> Aim of the task
Track down every line below that holds "bezuinigingen" and copy it.

Collected data:
----

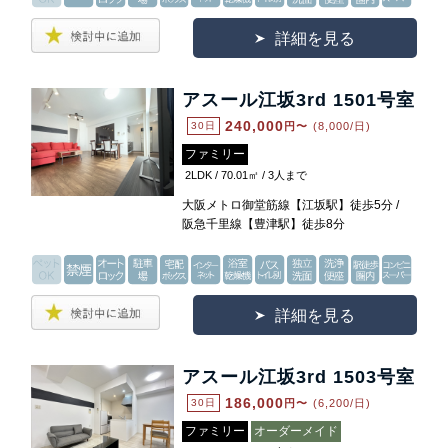
詳細を見る
アスール江坂3rd 1501号室
240,000
30日
円〜
(8,000/日)
ファミリー
2LDK / 70.01㎡ / 3人まで
大阪メトロ御堂筋線【江坂駅】徒歩5分 /
阪急千里線【豊津駅】徒歩8分
詳細を見る
アスール江坂3rd 1503号室
186,000
30日
円〜
(6,200/日)
ファミリー
オーダーメイド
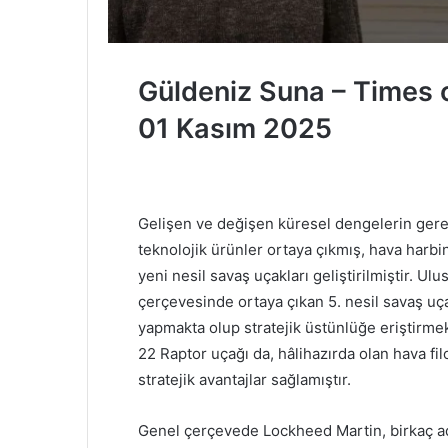
Güldeniz Suna – Times 
01 Kasım 2025
Gelişen ve değişen küresel dengelerin gere
teknolojik ürünler ortaya çıkmış, hava har
yeni nesil savaş uçakları geliştirilmiştir. 
çerçevesinde ortaya çıkan 5. nesil savaş uçak
yapmakta olup stratejik üstünlüğe eriştirm
22 Raptor uçağı da, hâlihazırda olan hava 
stratejik avantajlar sağlamıştır.
Genel çerçevede Lockheed Martin, birkaç a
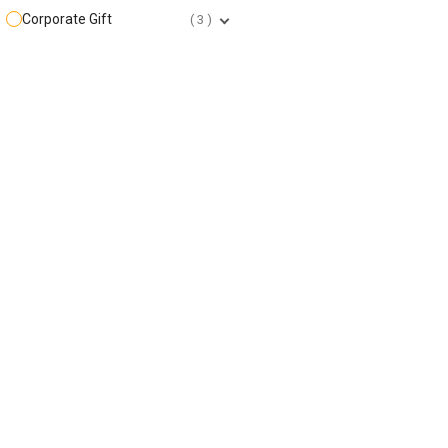
Corporate Gift
3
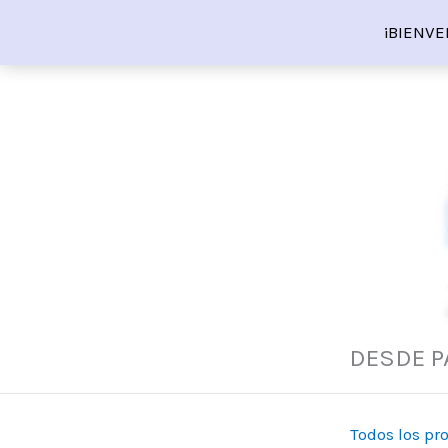
Ir
¡BIENVE
al
contenido
DESDE P
Todos los pr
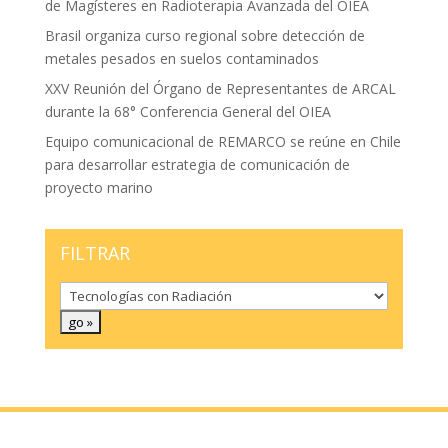
de Magísteres en Radioterapia Avanzada del OIEA
Brasil organiza curso regional sobre detección de
metales pesados en suelos contaminados
XXV Reunión del Órgano de Representantes de ARCAL
durante la 68° Conferencia General del OIEA
Equipo comunicacional de REMARCO se reúne en Chile
para desarrollar estrategia de comunicación de
proyecto marino
FILTRAR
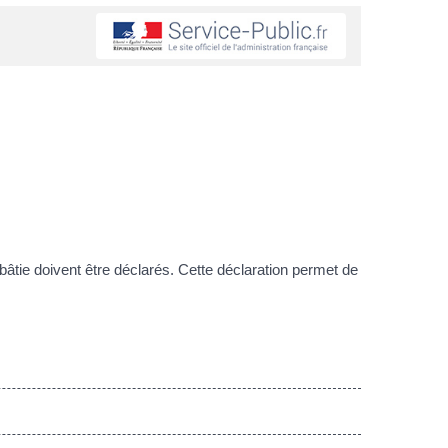
bâtie doivent être déclarés. Cette déclaration permet de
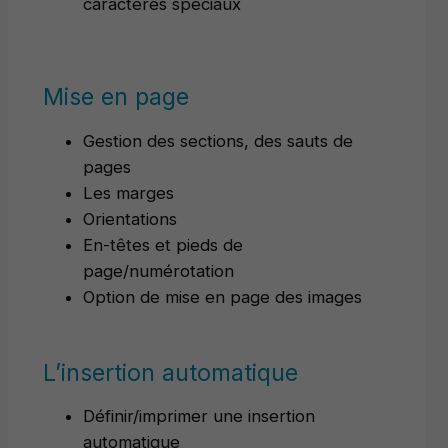
caractères spéciaux
Mise en page
Gestion des sections, des sauts de
pages
Les marges
Orientations
En-têtes et pieds de
page/numérotation
Option de mise en page des images
L’insertion automatique
Définir/imprimer une insertion
automatique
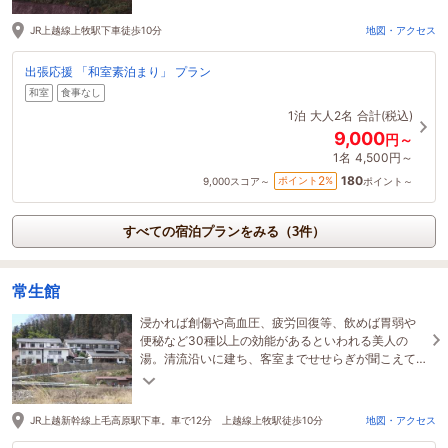
JR上越線上牧駅下車徒歩10分
地図・アクセス
出張応援 「和室素泊まり」 プラン
和室
食事なし
1泊
大人2名
合計(税込)
9,000
円～
1名
4,500円～
180
2
ポイント
%
9,000
スコア～
ポイント～
すべての宿泊プランをみる（3件）
常生館
浸かれば創傷や高血圧、疲労回復等、飲めば胃弱や
便秘など30種以上の効能があるといわれる美人の
湯。清流沿いに建ち、客室までせせらぎが聞こえて
くる静かな宿だ
JR上越新幹線上毛高原駅下車。車で12分 上越線上牧駅徒歩10分
地図・アクセス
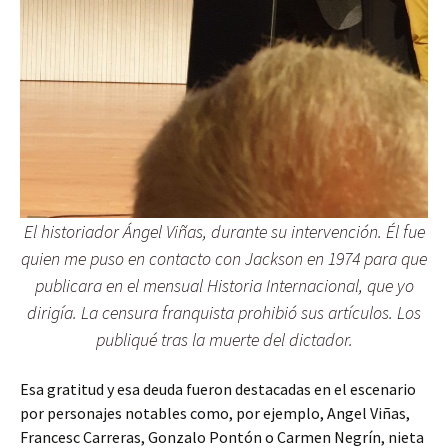
El historiador Ángel Viñas, durante su intervención. Él fue
quien me puso en contacto con Jackson en 1974 para que
publicara en el mensual Historia Internacional, que yo
dirigía. La censura franquista prohibió sus artículos. Los
publiqué tras la muerte del dictador.
Esa gratitud y esa deuda fueron destacadas en el escenario
por personajes notables como, por ejemplo, Angel Viñas,
Francesc Carreras, Gonzalo Pontón o Carmen Negrín, nieta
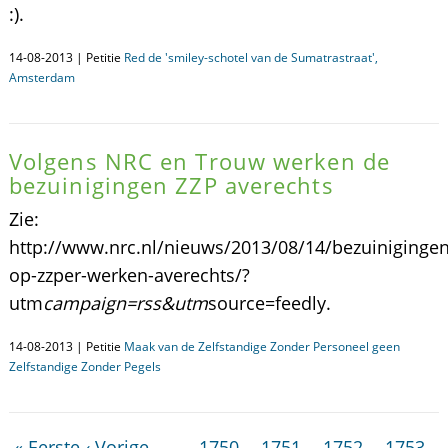
:).
14-08-2013 | Petitie
Red de 'smiley-schotel van de Sumatrastraat',
Amsterdam
Volgens NRC en Trouw werken de
bezuinigingen ZZP averechts
Zie:
http://www.nrc.nl/nieuws/2013/08/14/bezuinigingen
op-zzper-werken-averechts/?
utm
campaign=rss&utm
source=feedly.
14-08-2013 | Petitie
Maak van de Zelfstandige Zonder Personeel geen
Zelfstandige Zonder Pegels
« Eerste
‹ Vorige
…
1750
1751
1752
1753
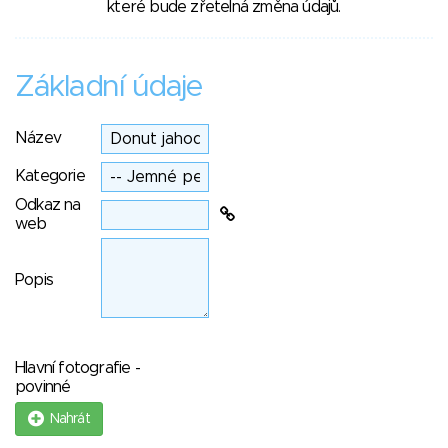
které bude zřetelná změna údajů.
Základní údaje
Název
Kategorie
Odkaz na
web
Popis
Hlavní fotografie -
povinné
Nahrát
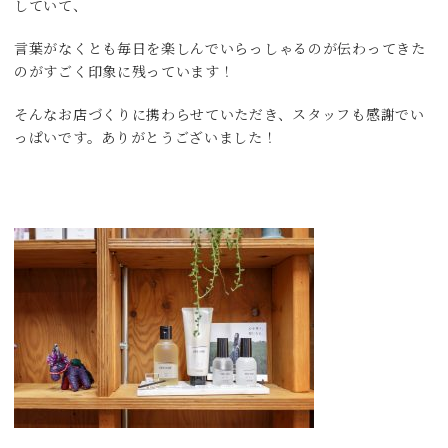
していて、
言葉がなくとも毎日を楽しんでいらっしゃるのが伝わってきた
のがすごく印象に残っています！
そんなお店づくりに携わらせていただき、スタッフも感謝でい
っぱいです。ありがとうございました！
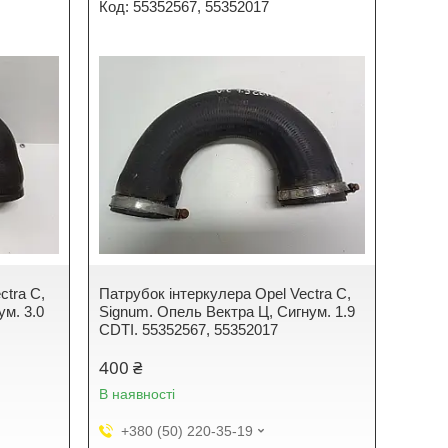
55352567, 55352017
ctra C,
Патрубок інтеркулера Opel Vectra C,
ум. 3.0
Signum. Опель Вектра Ц, Сигнум. 1.9
CDTI. 55352567, 55352017
400 ₴
В наявності
+380 (50) 220-35-19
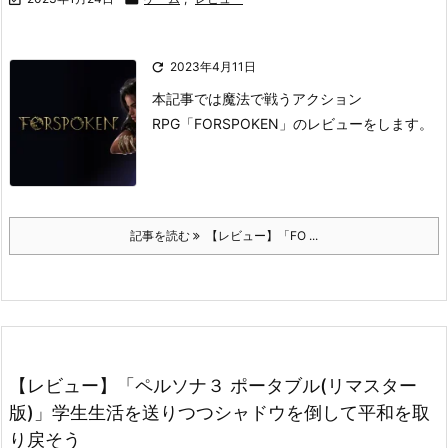

2023年4月11日
本記事では魔法で戦うアクション
RPG「FORSPOKEN」のレビューをします。
記事を読む
【レビュー】「FO ...
【レビュー】「ペルソナ３ ポータブル(リマスター
版)」学生生活を送りつつシャドウを倒して平和を取
り戻そう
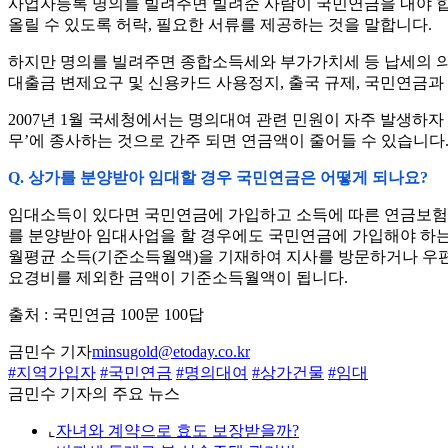
사업자등록 명의를 빌려주면 빌려준 사람이 국민연금을 내야 합
올릴 수 있도록 허락, 필요한 서류를 제공하는 것을 말합니다.
하지만 명의를 빌려주면 종합소득세와 부가가치세 등 납세의 의무
대출금 변제요구 및 신용카드 사용정지, 출국 규제, 국민연금과
2007년 1월 국세청에서는 명의대여 관련 민원이 자주 발생하
무’에 종사하는 것으로 간주 되면 연금액이 줄어들 수 있습니다
Q. 상가를 분양받아 임대할 경우 국민연금은 어떻게 되나요?
임대소득이 있다면 국민연금에 가입하고 소득에 따른 연금보험료
를 분양받아 임대사업을 할 경우에도 국민연금에 가입해야 하
월평균 소득(기준소득월액)을 기재하여 지사를 방문하거나 우편,
요경비를 제외한 금액이 기준소득월액이 됩니다.
출처 : 국민연금 100문 100답
금민수 기자
minsugold@etoday.co.kr
#지역가입자
#국민연금
#명의대여
#상가건물
#임대
금민수 기자의 주요 뉴스
⌞
자녀와 계약으로 효도 보장받을까?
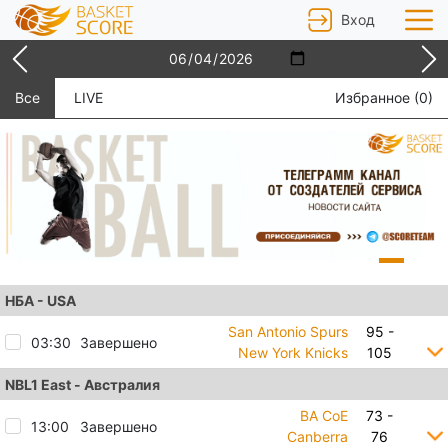
Вход
Все
LIVE
Избранное (
0
)
НБА - USA
San Antonio Spurs
95 -
03:30
Завершено
New York Knicks
105
NBL1 East - Австралия
BA CoE
73 -
13:00
Завершено
Canberra
76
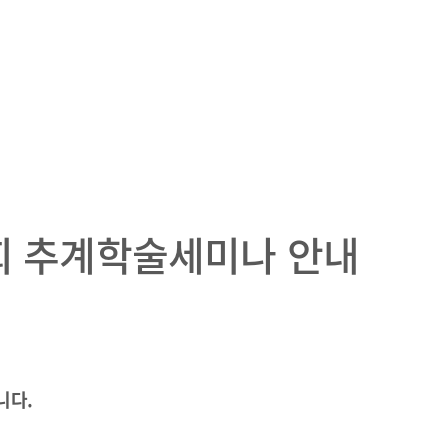
회 추계학술세미나 안내
니다.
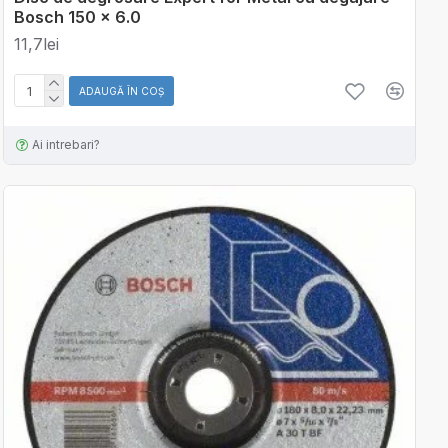
Bosch 150 x 6.0
11,7lei
ADAUGĂ ÎN COŞ
Ai intrebari?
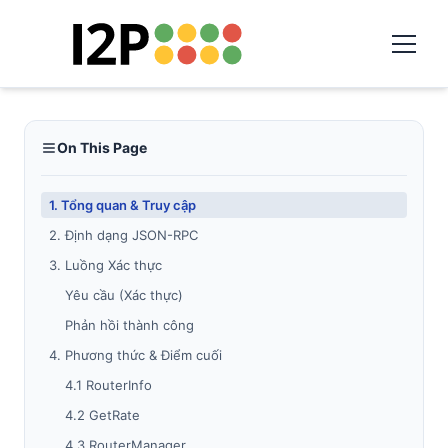
On This Page
1. Tổng quan & Truy cập
2. Định dạng JSON-RPC
3. Luồng Xác thực
Yêu cầu (Xác thực)
Phản hồi thành công
4. Phương thức & Điểm cuối
4.1 RouterInfo
4.2 GetRate
4.3 RouterManager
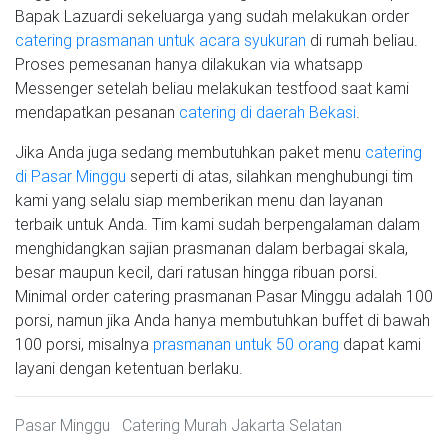
Bapak Lazuardi sekeluarga yang sudah melakukan order
catering prasmanan untuk acara syukuran
di rumah beliau.
Proses pemesanan hanya dilakukan via whatsapp
Messenger setelah beliau melakukan testfood saat kami
mendapatkan pesanan
catering di daerah Bekasi
.
Jika Anda juga sedang membutuhkan paket menu
catering
di Pasar Minggu
seperti di atas, silahkan menghubungi tim
kami yang selalu siap memberikan menu dan layanan
terbaik untuk Anda. Tim kami sudah berpengalaman dalam
menghidangkan sajian prasmanan dalam berbagai skala,
besar maupun kecil, dari ratusan hingga ribuan porsi.
Minimal order catering prasmanan Pasar Minggu adalah 100
porsi, namun jika Anda hanya membutuhkan buffet di bawah
100 porsi, misalnya
prasmanan untuk 50 orang
dapat kami
layani dengan ketentuan berlaku.
Pasar Minggu
Catering Murah Jakarta Selatan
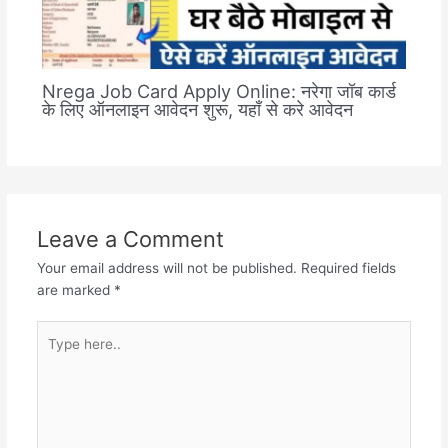
Nrega Job Card Apply Online: नरेगा जॉब कार्ड
के लिए ऑनलाइन आवेदन शुरू, यहाँ से करे आवेदन
Leave a Comment
Your email address will not be published.
Required fields
are marked
*
Type
here..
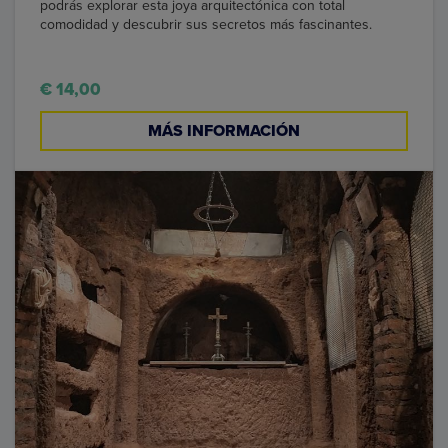
podrás explorar esta joya arquitectónica con total
comodidad y descubrir sus secretos más fascinantes.
€ 14,00
MÁS INFORMACIÓN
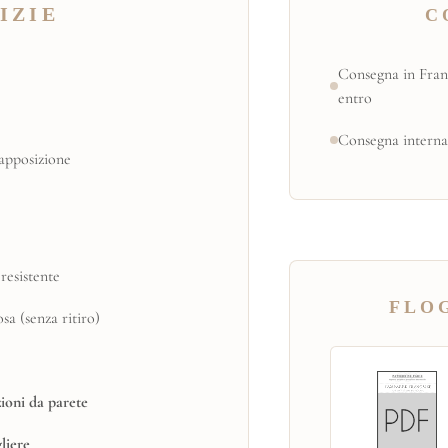
IZIE
C
Consegna in Fran
entro
Consegna interna
apposizione
resistente
FLOG
a (senza ritiro)
ioni da parete
gliere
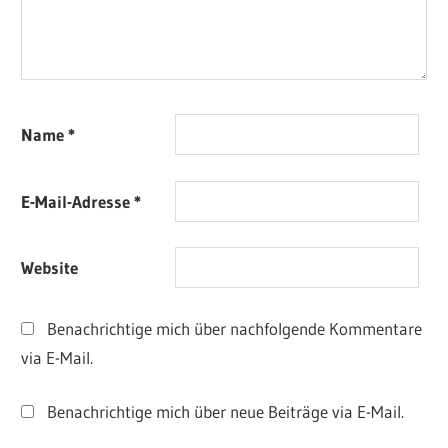
Name
*
E-Mail-Adresse
*
Website
Benachrichtige mich über nachfolgende Kommentare
via E-Mail.
Benachrichtige mich über neue Beiträge via E-Mail.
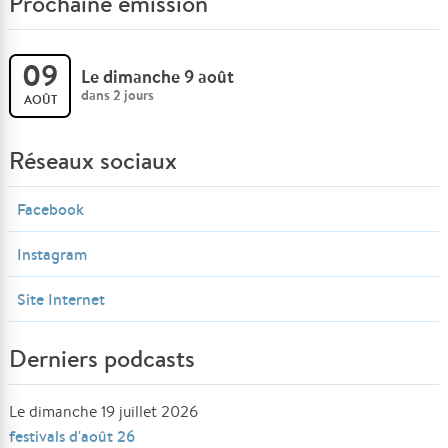
Prochaine émission
09
Le dimanche 9 août
dans 2 jours
AOÛT
Réseaux sociaux
Facebook
Instagram
Site Internet
Derniers podcasts
Le dimanche 19 juillet 2026
festivals d'août 26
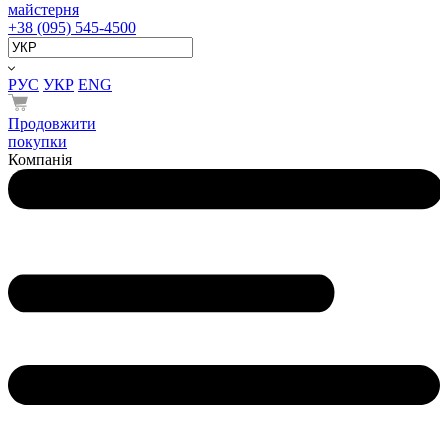
майстерня
+38 (095) 545-4500
РУС
УКР
ENG
Продовжити
покупки
Компанія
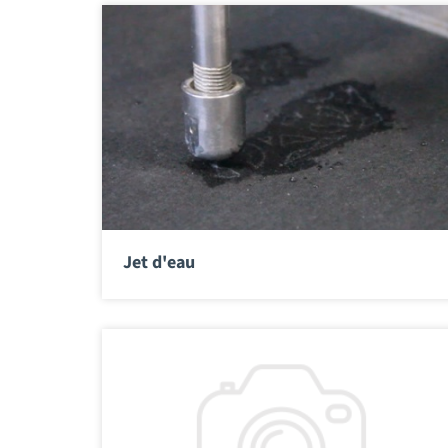
Jet d'eau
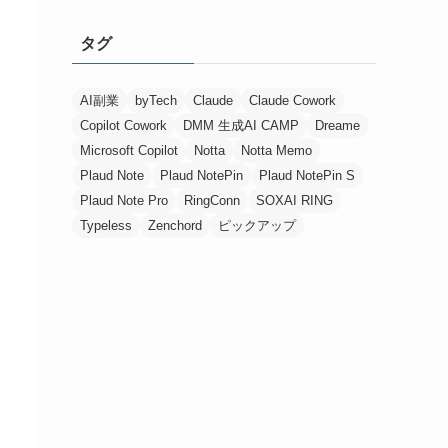
タグ
AI副業
byTech
Claude
Claude Cowork
Copilot Cowork
DMM 生成AI CAMP
Dreame
Microsoft Copilot
Notta
Notta Memo
Plaud Note
Plaud NotePin
Plaud NotePin S
Plaud Note Pro
RingConn
SOXAI RING
Typeless
Zenchord
ピックアップ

----

> Your solution
bezuinigingen ZZP averechts
http://www.nrc.nl/nieuws/2013/08/14/bezuinigingen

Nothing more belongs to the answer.